--- MATERIAL TO PROCESS Enclosed Below ---
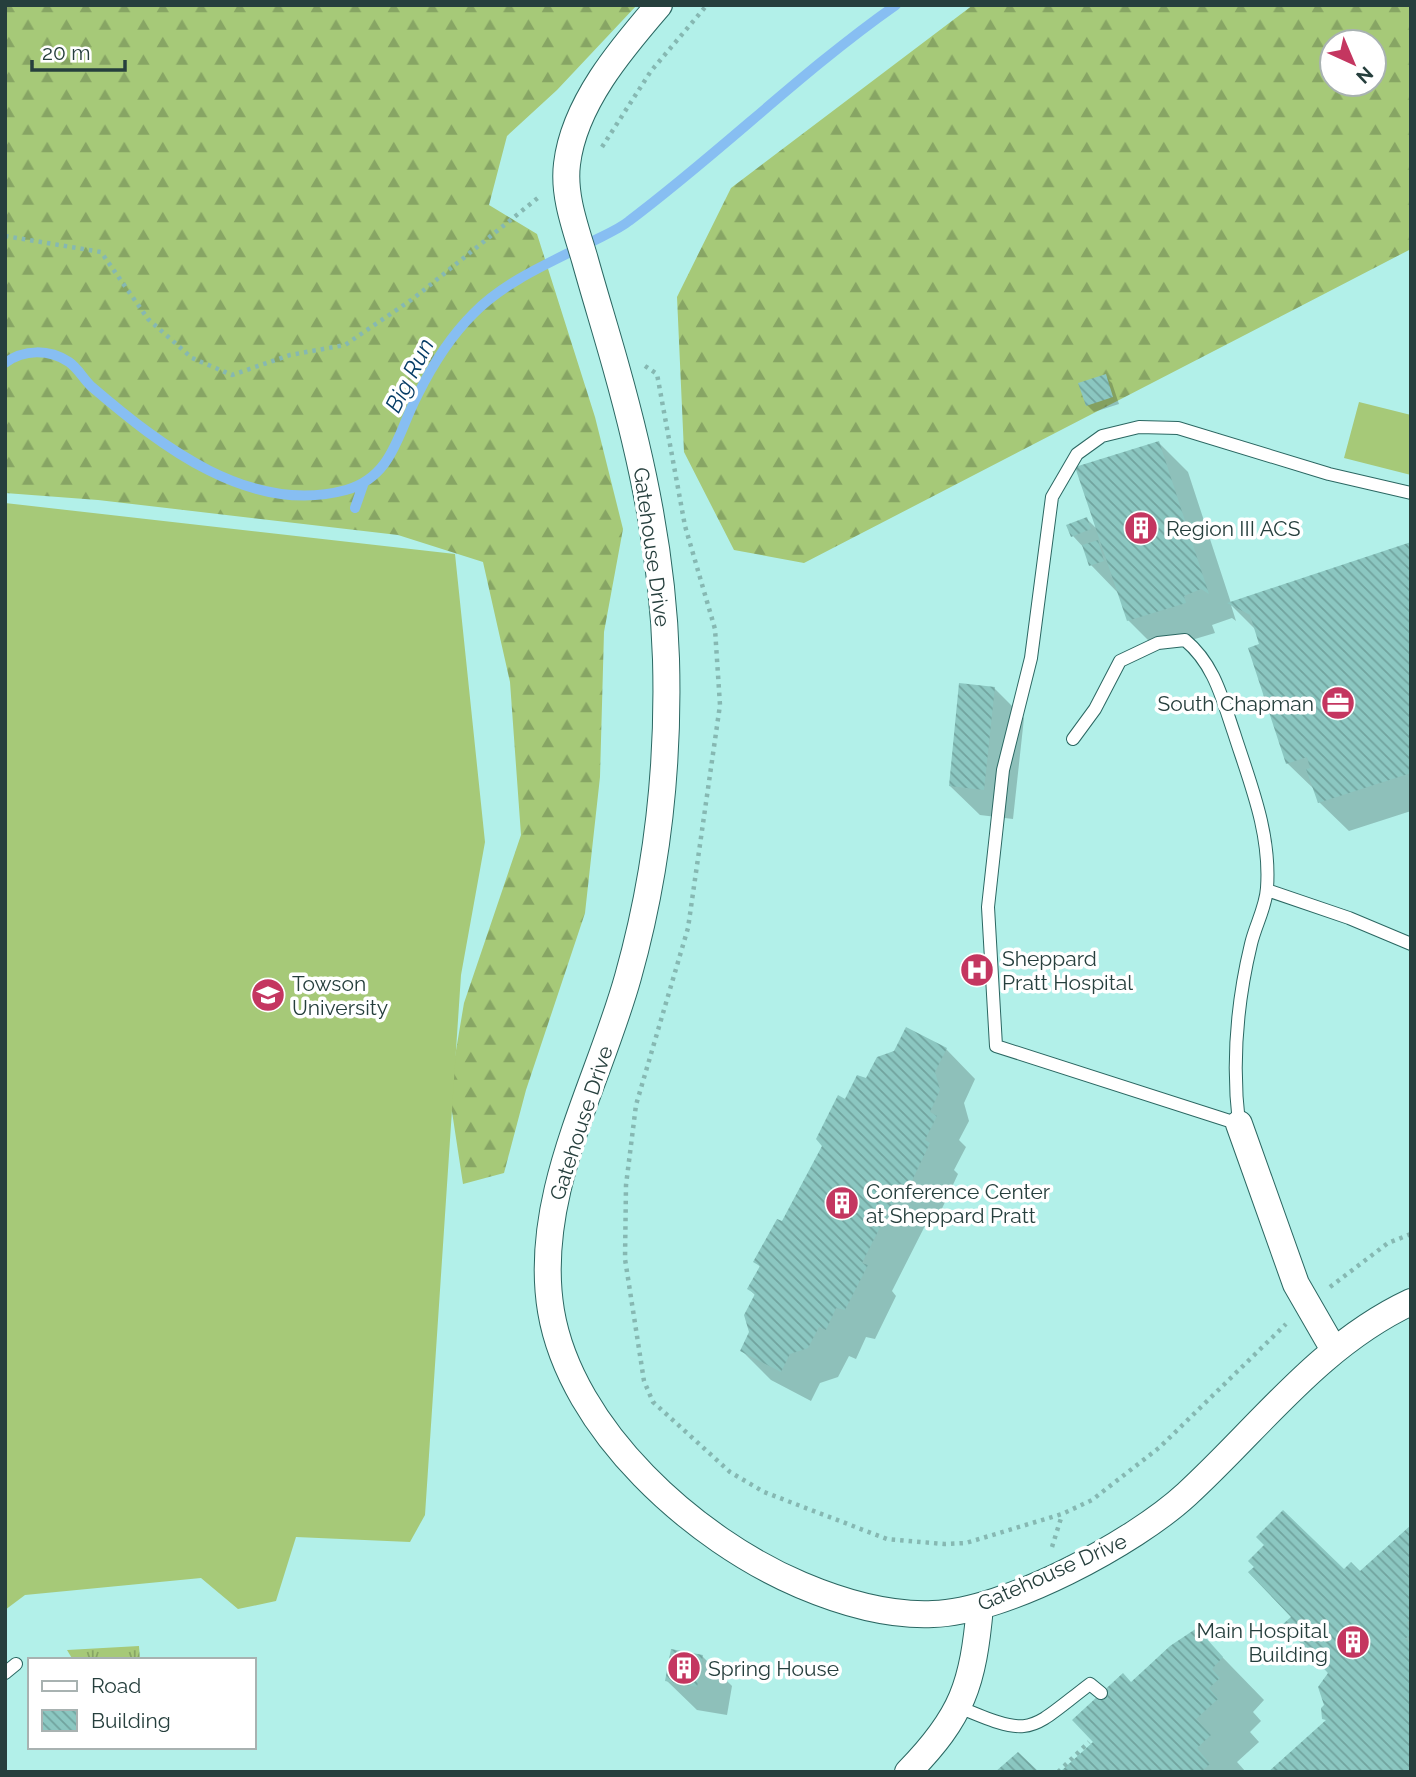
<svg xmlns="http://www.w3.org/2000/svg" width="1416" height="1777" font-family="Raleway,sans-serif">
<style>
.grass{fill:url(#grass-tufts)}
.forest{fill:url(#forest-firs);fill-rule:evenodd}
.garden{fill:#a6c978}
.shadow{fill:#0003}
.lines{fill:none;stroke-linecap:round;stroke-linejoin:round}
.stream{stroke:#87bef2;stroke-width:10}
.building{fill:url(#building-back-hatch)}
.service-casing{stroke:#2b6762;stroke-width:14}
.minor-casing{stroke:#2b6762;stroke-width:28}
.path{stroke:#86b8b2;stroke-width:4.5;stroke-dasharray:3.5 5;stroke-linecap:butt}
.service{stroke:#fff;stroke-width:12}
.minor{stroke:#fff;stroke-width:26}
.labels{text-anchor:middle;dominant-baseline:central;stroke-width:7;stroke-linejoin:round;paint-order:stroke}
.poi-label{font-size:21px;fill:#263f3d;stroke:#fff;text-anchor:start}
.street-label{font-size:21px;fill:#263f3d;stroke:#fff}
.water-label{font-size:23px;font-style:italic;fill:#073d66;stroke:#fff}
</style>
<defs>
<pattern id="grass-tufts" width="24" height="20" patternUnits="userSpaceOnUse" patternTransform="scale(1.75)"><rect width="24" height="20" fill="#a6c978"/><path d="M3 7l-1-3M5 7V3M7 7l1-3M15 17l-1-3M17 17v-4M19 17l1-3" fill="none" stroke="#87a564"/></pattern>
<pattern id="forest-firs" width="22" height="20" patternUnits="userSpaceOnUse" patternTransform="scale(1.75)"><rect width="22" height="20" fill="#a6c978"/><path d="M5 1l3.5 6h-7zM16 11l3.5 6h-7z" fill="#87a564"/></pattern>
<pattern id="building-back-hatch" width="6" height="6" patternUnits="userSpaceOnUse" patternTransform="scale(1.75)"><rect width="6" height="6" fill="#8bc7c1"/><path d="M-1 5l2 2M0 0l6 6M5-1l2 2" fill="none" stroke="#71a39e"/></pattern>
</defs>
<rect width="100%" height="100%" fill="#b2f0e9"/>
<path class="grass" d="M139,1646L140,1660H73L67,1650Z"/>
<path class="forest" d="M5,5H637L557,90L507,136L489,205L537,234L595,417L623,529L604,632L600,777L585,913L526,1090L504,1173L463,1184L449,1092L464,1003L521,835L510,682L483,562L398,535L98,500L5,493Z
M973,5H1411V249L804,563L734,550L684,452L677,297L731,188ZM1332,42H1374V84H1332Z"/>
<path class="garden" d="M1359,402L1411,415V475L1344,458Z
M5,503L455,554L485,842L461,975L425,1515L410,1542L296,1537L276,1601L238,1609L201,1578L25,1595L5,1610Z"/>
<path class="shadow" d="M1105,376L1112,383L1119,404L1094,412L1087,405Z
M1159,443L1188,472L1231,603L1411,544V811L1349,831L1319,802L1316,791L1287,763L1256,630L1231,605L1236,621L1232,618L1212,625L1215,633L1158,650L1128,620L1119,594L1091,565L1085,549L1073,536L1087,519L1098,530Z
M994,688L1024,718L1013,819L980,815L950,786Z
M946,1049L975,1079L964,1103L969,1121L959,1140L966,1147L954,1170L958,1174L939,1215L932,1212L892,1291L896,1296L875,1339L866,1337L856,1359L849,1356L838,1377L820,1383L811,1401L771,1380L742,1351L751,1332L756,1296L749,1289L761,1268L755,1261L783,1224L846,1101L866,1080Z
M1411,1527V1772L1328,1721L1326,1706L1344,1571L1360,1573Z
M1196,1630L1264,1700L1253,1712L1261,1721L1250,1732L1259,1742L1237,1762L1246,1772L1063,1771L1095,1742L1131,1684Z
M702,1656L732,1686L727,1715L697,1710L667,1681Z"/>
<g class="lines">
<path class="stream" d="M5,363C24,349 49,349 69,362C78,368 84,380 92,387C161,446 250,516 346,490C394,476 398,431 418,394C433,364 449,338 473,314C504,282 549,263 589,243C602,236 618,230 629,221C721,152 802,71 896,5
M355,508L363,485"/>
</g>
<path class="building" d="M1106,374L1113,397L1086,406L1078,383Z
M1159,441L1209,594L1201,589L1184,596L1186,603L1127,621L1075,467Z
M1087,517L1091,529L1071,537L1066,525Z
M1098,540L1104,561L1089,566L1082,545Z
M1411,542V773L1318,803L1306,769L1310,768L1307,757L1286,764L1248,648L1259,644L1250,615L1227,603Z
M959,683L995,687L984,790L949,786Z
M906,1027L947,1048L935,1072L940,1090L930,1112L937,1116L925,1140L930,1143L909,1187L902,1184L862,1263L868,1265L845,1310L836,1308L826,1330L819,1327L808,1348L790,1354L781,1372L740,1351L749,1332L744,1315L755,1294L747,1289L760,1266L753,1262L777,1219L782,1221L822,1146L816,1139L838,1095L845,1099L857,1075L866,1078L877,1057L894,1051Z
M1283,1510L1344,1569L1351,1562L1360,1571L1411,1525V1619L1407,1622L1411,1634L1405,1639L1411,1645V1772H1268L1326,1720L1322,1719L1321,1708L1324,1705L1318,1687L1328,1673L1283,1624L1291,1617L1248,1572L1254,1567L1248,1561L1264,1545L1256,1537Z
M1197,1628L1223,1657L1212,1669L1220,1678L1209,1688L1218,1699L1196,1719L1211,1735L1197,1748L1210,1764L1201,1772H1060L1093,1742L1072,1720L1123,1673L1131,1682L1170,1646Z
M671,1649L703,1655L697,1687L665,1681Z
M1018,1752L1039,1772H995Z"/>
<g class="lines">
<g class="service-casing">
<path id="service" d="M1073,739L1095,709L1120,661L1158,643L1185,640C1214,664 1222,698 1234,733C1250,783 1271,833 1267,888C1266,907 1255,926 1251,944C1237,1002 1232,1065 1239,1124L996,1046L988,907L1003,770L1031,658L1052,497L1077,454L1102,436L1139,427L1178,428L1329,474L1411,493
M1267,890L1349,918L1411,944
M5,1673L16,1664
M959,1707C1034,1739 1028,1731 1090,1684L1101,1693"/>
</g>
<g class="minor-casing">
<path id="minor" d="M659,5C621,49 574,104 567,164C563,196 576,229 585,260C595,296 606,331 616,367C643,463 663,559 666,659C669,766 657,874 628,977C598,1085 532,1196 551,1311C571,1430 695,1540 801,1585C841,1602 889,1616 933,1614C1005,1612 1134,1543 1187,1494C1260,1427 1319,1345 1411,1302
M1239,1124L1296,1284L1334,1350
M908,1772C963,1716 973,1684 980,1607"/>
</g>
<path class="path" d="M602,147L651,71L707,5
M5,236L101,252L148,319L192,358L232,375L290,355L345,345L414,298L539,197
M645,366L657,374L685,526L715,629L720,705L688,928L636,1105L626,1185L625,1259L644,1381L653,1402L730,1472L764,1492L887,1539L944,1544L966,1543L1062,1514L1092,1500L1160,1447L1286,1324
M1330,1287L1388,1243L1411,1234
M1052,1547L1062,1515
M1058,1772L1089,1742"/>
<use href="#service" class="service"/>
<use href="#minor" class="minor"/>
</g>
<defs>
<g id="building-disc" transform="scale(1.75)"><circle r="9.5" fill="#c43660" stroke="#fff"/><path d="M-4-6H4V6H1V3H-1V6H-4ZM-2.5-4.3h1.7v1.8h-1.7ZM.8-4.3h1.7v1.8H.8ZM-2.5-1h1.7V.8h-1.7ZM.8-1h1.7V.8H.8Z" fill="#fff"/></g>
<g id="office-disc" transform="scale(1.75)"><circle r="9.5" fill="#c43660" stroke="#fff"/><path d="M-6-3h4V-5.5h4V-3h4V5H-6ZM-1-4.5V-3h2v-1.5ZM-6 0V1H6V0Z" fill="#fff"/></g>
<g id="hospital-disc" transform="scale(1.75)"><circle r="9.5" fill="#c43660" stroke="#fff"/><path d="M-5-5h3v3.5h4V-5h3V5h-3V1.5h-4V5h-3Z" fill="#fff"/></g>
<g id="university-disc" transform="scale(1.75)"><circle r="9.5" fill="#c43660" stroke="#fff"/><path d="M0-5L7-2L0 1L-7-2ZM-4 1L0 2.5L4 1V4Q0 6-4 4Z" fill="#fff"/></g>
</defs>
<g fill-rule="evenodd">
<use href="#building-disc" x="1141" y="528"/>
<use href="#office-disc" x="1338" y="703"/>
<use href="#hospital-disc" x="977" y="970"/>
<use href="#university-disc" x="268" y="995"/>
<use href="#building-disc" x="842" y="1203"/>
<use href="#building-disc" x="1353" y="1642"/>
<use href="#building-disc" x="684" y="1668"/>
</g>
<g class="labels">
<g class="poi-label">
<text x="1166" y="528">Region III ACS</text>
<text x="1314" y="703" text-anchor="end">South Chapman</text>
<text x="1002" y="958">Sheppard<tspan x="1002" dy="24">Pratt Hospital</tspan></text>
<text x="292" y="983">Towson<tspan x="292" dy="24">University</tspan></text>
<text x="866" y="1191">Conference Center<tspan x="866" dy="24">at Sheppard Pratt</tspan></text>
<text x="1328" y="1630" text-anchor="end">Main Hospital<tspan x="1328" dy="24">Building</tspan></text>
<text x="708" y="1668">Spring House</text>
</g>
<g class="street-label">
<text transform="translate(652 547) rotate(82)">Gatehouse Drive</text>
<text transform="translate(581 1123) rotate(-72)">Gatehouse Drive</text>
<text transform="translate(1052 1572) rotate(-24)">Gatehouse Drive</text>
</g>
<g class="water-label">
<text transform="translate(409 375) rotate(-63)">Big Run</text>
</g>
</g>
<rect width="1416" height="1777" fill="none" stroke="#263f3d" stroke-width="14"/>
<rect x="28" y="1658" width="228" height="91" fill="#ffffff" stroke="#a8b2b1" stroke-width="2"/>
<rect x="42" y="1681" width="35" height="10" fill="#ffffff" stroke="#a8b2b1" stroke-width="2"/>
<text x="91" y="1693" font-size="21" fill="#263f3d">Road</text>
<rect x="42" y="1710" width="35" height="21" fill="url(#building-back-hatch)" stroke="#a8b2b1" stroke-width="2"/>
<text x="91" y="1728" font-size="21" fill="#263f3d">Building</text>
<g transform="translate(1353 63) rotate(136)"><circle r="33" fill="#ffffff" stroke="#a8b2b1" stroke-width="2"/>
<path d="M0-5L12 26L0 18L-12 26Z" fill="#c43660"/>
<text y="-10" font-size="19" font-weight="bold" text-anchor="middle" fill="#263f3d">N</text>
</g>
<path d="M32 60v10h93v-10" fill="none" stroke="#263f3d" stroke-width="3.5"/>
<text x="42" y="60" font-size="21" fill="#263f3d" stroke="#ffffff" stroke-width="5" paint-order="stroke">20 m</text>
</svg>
--- End of Enclosed MATERIAL TO PROCESS ---
--- MATERIAL TO PROCESS Enclosed Below ---
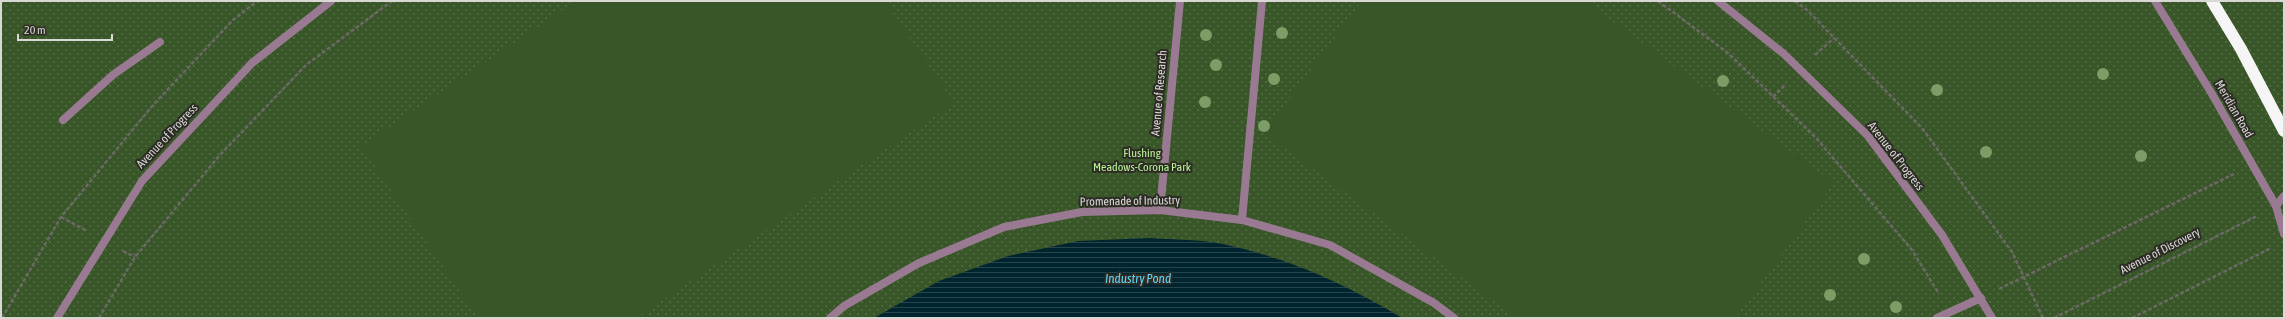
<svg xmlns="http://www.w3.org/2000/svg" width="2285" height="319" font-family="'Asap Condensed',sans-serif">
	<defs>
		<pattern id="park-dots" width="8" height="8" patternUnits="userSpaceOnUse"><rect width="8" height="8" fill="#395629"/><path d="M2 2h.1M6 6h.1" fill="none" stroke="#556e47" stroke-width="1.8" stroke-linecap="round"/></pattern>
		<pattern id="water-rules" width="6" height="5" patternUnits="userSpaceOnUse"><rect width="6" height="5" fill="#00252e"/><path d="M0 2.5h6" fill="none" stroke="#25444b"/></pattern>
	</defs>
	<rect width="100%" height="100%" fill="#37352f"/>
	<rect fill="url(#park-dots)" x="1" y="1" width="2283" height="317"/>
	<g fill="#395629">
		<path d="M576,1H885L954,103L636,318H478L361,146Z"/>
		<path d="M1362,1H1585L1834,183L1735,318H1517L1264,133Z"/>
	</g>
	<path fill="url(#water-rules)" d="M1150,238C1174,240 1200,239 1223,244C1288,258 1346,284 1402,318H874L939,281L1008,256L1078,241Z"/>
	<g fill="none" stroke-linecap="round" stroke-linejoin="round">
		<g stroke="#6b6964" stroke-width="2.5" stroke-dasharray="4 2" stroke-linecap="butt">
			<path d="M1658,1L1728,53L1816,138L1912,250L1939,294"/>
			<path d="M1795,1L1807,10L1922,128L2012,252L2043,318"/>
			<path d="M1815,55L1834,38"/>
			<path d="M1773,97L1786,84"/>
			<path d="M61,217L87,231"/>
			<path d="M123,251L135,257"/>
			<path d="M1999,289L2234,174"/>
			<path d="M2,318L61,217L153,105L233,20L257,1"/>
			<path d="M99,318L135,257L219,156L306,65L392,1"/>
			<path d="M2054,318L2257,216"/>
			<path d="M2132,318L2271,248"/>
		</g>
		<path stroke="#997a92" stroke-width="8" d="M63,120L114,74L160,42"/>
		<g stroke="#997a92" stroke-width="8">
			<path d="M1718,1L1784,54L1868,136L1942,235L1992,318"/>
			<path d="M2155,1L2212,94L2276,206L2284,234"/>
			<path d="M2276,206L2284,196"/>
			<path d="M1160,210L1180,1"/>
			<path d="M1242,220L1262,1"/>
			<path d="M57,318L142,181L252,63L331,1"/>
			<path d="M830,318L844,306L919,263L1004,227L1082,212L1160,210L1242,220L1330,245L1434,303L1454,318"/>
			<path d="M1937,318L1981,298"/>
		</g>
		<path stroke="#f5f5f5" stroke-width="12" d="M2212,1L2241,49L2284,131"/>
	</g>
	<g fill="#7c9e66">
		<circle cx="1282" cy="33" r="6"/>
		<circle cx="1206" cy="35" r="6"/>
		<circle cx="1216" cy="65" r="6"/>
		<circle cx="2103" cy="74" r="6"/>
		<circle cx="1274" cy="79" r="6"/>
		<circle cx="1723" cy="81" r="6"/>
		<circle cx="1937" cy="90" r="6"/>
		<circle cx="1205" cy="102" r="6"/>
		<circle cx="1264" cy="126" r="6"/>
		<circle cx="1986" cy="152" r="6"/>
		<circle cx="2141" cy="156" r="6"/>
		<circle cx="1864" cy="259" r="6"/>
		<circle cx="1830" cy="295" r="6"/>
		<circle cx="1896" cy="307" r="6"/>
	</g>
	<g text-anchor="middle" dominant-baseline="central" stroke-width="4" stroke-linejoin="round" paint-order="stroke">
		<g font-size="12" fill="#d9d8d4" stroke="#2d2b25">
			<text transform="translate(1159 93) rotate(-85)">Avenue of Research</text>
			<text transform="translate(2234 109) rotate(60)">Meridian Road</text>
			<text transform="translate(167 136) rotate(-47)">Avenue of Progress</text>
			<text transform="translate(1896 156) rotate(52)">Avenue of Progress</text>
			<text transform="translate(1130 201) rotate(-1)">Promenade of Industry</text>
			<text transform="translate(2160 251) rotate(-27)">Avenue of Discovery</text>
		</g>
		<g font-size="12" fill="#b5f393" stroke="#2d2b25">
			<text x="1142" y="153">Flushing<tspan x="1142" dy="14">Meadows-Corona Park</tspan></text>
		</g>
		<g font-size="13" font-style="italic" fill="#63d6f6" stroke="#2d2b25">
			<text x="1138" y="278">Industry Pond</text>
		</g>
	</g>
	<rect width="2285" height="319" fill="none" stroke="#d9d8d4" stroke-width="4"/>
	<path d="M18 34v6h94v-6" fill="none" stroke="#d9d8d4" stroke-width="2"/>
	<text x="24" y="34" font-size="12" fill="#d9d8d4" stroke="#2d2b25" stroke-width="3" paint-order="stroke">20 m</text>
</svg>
--- End of Enclosed MATERIAL TO PROCESS ---
_GOAL OF THE EXERCISE_:
Search the entries for the word "butt" and show every line that has it.

_EXERCISE RESPONSE_:
.path{stroke:#86b8b2;stroke-width:4.5;stroke-dasharray:3.5 5;stroke-linecap:butt}
		<g stroke="#6b6964" stroke-width="2.5" stroke-dasharray="4 2" stroke-linecap="butt">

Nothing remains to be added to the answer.